Produits du terroir : déjà  une huile d’argan et une huile d’olive enregistrées

L’Etat veut donner un coup de pouce aux zones rurales en difficulté ou en développement.
La première Journée nationale des produits du terroir se tiendra le 9 janvier à  Agadir.

C’est parti pour la labellisation des produits du terroir marocains. Deux produits, déjà, sont reconnus et enregistrés conformément au projet de loi relative aux signes distinctifs d’origine et de qualité des produits agricoles et denrées alimentaires. Il s’agit de l’huile d’argan, de l’association Arniga, et l’huile d’olive de Tyout présentée par la direction provinciale de l’agriculture d’Essaouira.
L’annonce de ces deux «homologations» sera faite lors de la Journée nationale sur la valorisation des produits du terroir organisée par le ministère de l’agriculture et de la pêche maritime ce vendredi 9 janvier à Agadir.
Cette journée s’inscrit dans le cadre de la politique de valorisation et d’identification des produits agricoles et agroalimentaires mise en place par le département de l’agriculture et de la pêche en vue de mettre en valeur ces produits et de redynamiser les zones rurales en difficulté ou en développement.

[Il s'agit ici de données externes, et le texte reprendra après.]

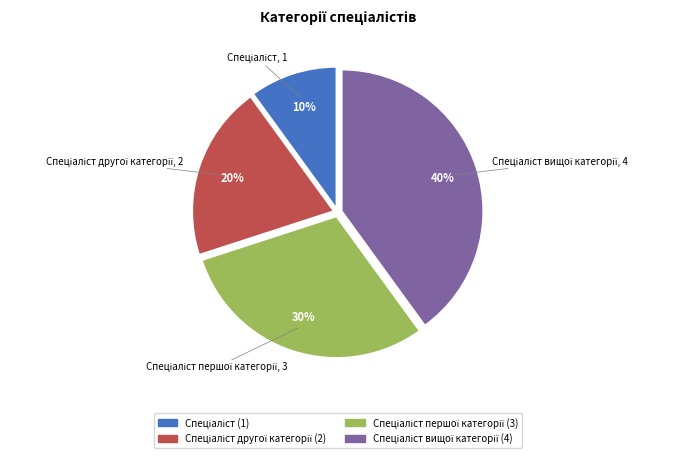

To the nearest percent, what is the difference between the largest and smallest slice percentages?

30%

Plusieurs expériences étrangères, notamment dans les pays européens, témoignent du dynamisme enclenché par de telles politiques. Pour ce faire, le projet de loi élaboré par le ministère de l’agriculture, adopté en conseil des ministres, prévoit trois signes distinctifs: l’indication géographique (IG), l’appellation d’origine (AO) et le label agricole (LA).

Un cahier des charges pour les signes distinctifs d’origine et de qualité
Ces signes sont accordés aux divers produits du terroir en vue de mettre en valeur leur spécificité régionale, leur mode de production et leurs qualités intrinsèques. Peuvent faire labelliser leurs produits aussi bien les producteurs que les transformateurs de produits agricoles, particulièrement les petits.
Sont concernés les produits agricoles et de la pêche, les produits de la chasse, les produits de la cueillette et du ramassage des espèces sauvages et les denrées alimentaires ainsi que les huiles essentielles et plantes aromatiques et médicinales.
La loi fixe les conditions d’obtention des signes distinctifs d’origine et de qualité (SDOQ). La demande peut être déposée auprès de la Commission nationale des SDOQ par un groupement de producteurs ou transformateurs, par une collectivité locale, un établissement public ou une administration.
Pour qu’il soit reconnu, la description du produit et ses composants doivent respecter un cahier des charges précis.
Une chose est sûre : avec les différents labels prévus par la loi, le Maroc ne se fera plus voler ses produits du terroir comme cela a été fait il y a des années pour les dattes Majhoul, d’origine marocaine, mais devenues une marque déposée propriété d’une société californienne.